● WRITTEN INSTRUCTION
Pull out each line in the data below that contains the string "position".

::: RECORDED DATA

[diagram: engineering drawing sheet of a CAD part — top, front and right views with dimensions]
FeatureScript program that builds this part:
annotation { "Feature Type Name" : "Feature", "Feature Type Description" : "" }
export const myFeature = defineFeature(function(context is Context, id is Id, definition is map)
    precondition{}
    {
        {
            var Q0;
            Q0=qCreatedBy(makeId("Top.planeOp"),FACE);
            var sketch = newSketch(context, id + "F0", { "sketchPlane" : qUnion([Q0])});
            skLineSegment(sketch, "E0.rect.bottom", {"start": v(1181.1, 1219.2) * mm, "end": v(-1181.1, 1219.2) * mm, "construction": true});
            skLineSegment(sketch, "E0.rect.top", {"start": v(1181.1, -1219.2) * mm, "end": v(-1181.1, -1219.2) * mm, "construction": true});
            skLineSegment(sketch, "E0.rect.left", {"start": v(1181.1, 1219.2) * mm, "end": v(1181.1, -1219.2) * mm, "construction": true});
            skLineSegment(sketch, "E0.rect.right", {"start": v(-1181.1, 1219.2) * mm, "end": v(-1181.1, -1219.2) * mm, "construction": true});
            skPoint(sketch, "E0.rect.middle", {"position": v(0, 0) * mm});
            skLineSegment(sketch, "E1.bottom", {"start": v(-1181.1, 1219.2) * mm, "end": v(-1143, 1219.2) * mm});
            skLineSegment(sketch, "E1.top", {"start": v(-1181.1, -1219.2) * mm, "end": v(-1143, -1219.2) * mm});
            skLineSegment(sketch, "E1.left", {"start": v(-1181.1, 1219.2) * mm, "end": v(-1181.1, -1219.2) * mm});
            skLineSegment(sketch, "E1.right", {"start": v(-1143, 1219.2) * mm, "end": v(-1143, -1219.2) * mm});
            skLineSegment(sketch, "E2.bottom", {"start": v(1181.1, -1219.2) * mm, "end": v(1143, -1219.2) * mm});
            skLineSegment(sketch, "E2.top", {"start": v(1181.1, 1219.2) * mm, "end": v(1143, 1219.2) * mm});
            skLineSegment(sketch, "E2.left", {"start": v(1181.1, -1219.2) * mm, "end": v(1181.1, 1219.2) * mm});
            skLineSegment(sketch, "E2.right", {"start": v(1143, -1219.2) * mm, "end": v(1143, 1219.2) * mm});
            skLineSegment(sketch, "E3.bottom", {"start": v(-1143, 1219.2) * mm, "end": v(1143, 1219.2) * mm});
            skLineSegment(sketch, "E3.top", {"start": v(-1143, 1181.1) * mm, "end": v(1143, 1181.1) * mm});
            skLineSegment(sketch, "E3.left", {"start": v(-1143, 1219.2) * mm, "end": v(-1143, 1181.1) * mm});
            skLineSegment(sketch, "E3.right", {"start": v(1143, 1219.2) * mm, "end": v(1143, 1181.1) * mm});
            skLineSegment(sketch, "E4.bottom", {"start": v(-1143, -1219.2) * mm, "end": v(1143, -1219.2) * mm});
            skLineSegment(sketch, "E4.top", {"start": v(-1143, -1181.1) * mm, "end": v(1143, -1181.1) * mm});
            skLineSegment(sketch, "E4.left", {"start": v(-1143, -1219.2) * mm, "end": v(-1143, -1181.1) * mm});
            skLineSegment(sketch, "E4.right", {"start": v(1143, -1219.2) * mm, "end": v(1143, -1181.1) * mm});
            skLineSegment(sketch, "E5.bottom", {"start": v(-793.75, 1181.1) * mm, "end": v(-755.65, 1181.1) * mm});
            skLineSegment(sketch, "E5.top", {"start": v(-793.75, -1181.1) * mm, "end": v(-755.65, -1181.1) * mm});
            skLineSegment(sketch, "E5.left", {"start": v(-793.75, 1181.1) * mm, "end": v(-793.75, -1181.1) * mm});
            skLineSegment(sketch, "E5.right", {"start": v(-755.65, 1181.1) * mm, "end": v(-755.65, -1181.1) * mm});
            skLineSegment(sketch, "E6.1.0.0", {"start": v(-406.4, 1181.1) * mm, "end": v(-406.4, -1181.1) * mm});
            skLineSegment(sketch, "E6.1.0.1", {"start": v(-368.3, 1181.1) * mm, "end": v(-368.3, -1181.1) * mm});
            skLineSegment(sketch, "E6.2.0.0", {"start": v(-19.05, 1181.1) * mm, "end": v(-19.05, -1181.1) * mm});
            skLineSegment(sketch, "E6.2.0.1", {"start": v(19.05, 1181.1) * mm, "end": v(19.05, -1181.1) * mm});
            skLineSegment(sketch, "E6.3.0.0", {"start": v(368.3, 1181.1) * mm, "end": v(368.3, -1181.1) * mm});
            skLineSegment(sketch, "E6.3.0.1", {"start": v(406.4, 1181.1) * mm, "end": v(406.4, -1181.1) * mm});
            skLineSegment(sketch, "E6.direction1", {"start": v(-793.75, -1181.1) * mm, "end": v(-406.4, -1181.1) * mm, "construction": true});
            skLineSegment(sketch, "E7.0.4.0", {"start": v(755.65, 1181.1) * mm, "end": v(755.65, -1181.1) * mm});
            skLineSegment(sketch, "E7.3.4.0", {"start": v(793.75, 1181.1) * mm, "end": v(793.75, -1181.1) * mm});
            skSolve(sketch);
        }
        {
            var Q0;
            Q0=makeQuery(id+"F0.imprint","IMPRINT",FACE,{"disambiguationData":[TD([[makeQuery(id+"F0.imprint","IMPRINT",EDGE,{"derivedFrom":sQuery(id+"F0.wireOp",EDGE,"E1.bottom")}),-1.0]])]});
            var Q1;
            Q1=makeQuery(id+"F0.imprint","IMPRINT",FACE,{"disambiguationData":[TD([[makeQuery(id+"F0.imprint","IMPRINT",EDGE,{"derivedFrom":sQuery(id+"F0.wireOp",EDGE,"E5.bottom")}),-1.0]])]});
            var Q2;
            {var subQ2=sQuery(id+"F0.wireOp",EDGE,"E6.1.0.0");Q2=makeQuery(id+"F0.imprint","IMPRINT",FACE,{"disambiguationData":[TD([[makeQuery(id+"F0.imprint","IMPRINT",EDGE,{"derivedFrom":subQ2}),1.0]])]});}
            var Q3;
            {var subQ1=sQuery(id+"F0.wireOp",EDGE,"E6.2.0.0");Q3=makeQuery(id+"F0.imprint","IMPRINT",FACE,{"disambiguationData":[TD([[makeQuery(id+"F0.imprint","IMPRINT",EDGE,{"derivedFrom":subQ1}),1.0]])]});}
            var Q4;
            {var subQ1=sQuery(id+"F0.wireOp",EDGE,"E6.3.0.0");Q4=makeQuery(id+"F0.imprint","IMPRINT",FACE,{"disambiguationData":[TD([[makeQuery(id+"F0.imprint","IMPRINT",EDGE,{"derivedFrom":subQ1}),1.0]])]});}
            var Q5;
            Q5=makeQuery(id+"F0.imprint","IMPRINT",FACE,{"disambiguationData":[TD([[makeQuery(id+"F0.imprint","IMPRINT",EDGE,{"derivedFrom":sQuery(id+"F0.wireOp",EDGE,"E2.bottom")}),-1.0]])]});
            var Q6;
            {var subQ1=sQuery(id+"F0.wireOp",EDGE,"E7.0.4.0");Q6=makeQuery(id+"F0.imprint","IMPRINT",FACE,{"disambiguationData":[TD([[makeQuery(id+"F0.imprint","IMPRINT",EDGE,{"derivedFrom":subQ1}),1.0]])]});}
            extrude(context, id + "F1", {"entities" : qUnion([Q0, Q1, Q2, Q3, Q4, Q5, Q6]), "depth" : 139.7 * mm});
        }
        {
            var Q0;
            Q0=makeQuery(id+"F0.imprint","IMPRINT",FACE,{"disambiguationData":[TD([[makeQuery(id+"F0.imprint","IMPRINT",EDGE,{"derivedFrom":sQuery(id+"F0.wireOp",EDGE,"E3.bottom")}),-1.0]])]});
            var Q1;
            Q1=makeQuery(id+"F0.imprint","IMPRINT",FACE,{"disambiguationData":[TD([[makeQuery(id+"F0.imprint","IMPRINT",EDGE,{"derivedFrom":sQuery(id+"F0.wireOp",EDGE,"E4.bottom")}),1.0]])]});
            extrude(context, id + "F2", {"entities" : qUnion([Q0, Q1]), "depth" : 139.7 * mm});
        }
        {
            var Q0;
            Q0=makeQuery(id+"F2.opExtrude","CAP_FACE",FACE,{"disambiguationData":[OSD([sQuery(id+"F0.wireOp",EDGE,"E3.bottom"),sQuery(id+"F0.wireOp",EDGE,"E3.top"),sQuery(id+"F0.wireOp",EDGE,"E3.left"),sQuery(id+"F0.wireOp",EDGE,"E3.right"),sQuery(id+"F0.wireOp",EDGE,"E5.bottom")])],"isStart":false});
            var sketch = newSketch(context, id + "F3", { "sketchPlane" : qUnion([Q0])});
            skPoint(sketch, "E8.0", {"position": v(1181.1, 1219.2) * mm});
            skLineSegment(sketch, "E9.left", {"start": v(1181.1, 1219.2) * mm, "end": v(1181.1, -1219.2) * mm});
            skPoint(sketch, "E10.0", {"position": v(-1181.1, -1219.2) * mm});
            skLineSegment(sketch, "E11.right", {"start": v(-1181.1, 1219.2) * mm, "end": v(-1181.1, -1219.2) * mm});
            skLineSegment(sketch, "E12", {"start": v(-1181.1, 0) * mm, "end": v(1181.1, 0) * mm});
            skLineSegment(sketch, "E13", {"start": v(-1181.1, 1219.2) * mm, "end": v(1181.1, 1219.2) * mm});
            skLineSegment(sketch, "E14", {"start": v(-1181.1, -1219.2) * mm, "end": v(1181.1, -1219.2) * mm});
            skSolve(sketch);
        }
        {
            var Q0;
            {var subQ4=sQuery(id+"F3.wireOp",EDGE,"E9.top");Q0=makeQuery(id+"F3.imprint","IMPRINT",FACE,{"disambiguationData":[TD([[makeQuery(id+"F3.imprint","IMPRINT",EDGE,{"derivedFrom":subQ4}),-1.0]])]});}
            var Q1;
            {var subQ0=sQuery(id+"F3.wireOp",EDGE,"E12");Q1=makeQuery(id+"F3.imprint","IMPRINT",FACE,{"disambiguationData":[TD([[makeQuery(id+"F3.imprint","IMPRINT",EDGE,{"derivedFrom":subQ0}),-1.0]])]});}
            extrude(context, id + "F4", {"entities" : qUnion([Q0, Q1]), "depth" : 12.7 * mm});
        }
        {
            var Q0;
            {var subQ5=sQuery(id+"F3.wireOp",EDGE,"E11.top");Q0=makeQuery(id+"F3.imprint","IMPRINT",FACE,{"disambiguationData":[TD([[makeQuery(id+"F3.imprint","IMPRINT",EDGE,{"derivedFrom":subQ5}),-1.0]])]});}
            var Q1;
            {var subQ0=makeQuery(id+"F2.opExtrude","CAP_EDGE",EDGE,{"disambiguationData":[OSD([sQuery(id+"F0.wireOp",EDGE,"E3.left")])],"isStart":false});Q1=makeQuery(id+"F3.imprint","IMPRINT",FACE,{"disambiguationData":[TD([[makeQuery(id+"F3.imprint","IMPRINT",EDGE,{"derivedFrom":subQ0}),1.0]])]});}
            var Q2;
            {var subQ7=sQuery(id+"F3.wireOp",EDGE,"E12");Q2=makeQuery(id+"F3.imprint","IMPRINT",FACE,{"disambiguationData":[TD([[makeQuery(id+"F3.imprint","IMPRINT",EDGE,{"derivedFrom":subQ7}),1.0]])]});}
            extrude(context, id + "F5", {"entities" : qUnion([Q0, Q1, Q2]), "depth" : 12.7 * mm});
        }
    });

::::::

● ANSWER TO THE EXERCISE
            skPoint(sketch, "E0.rect.middle", {"position": v(0, 0) * mm});
            skPoint(sketch, "E8.0", {"position": v(1181.1, 1219.2) * mm});
            skPoint(sketch, "E10.0", {"position": v(-1181.1, -1219.2) * mm});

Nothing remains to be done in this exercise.